At 76, Dr Kotler remains the quintessential marketing leader. He is still teaching, consulting for major corporations and speaking around the world. He credits this continuous feedback loop with enabling him to stay ahead of the curve on marketing trends. “The best line of attack is to attack yourself first,” Dr Kotler says on revising his classic work. “Be aware of the new ideas, trends and stories and make them prominent in the next edition.”

Now, Marketing Management is getting ready for another avatar, its 13th edition due for release in early 2008. Last year, it was also adapted for South Asia where Dr Kotler and Dr Kevin Keller (his co-author for 12th Edition) teamed up with Dr A Koshy (IIM-A) and Dr M Jha (IIM-B).

MBAUniverse.com interviewed Dr Philip Kotler on marketing trends and best-practices, need for South Asian edition of Marketing Management and his advice to management graduates on learning to market effectively. Excerpts from this exclusive MBAUniverse.com interview:

Q: At an overview level, what role does Marketing play in business strategy? How is marketing an important business function? 

Marketing is much more than a department within a company handling marketing research and promotion.  If it is only set up as a department, it won’t realize its potential in driving business growth. Marketing is properly a whole mindset of the company regarding its customers and its opportunities. Marketing describes the effort to create superior customer value that will satisfy a strong unfulfilled need felt by a clear target market.

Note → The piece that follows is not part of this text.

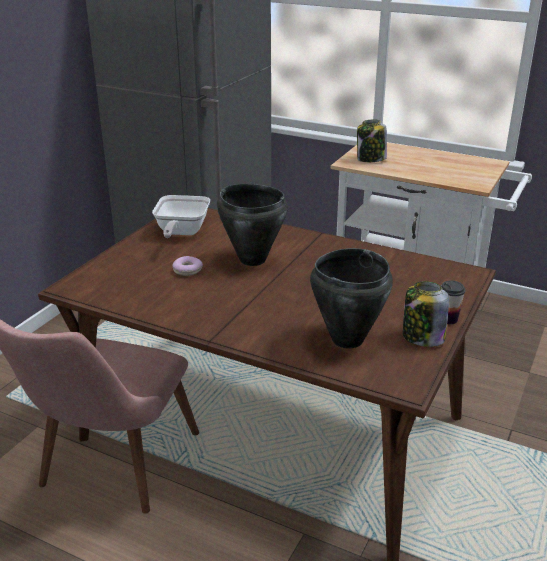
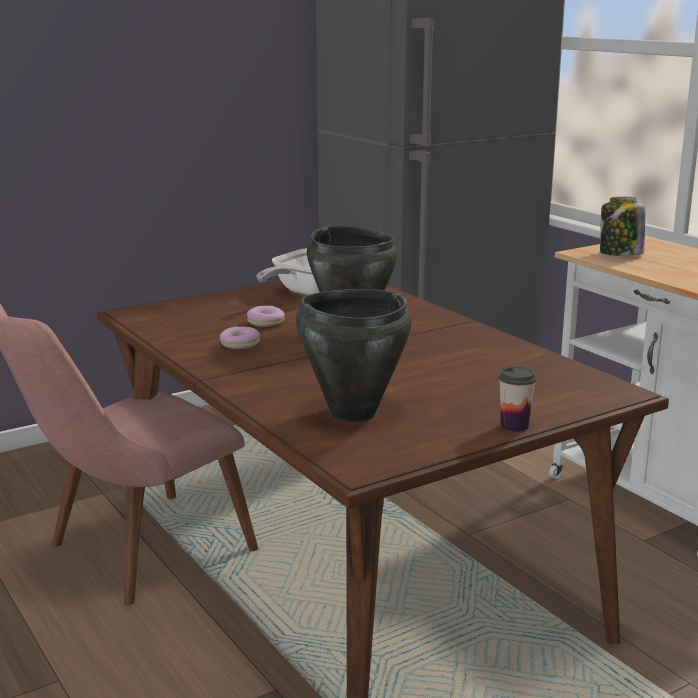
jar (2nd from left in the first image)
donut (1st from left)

As such, marketers must participate in formulating corporate strategy and even defining the corporate objectives. Marketers have the competence to look beyond the financial numbers to get at the heartbeat of the market and its cravings. 

Q: In recent times, which is the most successful case in marketing world? What do they teach us?

I will say Starbucks is a great case. Marketers aim to find out how the target market makes its buying decisions. This calls for deep psychological and ethnographic analysis of buyer’s cognitive and emotional drivers.  Much is being discovered about the role of emotion and customer experience in shaping customer preferences and behavior.

Thus, Howard Schultz of Starbucks saw the role that a good cup of coffee, in a relaxing setting, could play in providing people with a “third home…a place to meet others or work with you computer undisturbed.”

Q: How should young management graduates learn and implement marketing thoughts & tools? What should they be reading?

Marketing is a dynamic subject with new ideas happening all the time.  The student needs to observe companies that have achieved real success such as Apple, Starbucks, Harley Davidson. Students should then probe the factors and strategies underlying these outstanding firms.

Also I recommend that students and young executives should read articles about successful as well as unsuccessful companies. Read the academic literature. Read the best selling new books on marketing. This is what I do in order to deepen my understanding of the theory and practice of marketing.

Q: What was the thought behind the recent launch of South Asian edition of Marketing Management?

Well, Marketing's core concepts --segmentation, targeting positioning, the 4Ps, etc.--work around the world.  But marketing practices are quite varied to meet the specific conditions of a national or local market. Thus the principles for building the brand called McDonalds are pretty universal, but McDonalds has to vary its menu and promotion and prices in each country. As another example, cigarettes in the U.S. are never sold one at a time. But in India, this is a clever adaptation to the lower purchasing power of many smokers. The Indian edition coauthored by Koshy and Jha does an excellent job of adapting and adding content of great relevance to India.

I am very pleased with this edition.
 
Q: Top Indian B-schools including the IIMs are reporting a drop in the interest levels among their students with respect to marketing specialization. What is your advice to marketing faculties who are worried that their best students are choosing other lucrative careers like Investment Banking and Consulting?

The world of finance has become hot as a result of venture capital firms, private equity firms, and hedge funds, all promising a chance of big money to be made by savvy or lucky players. Finance lends itself more to mathematics and many Indians are well-trained in mathematics. So I am not surprised at this migration to finance and similarly to consulting.

I have always advised my students to do a double major in marketing and finance. They should take some extra courses in marketing even if they don’t specialize in the subject. I suspect that companies that are run only by financial thinkers will eventually encounter problems in not fully researching and understanding changing customer mindsets.

Remember that there will always be many students who will much prefer working with people rather than only with numbers, and who feel challenged to creatively invent new marketing strategies and tactics.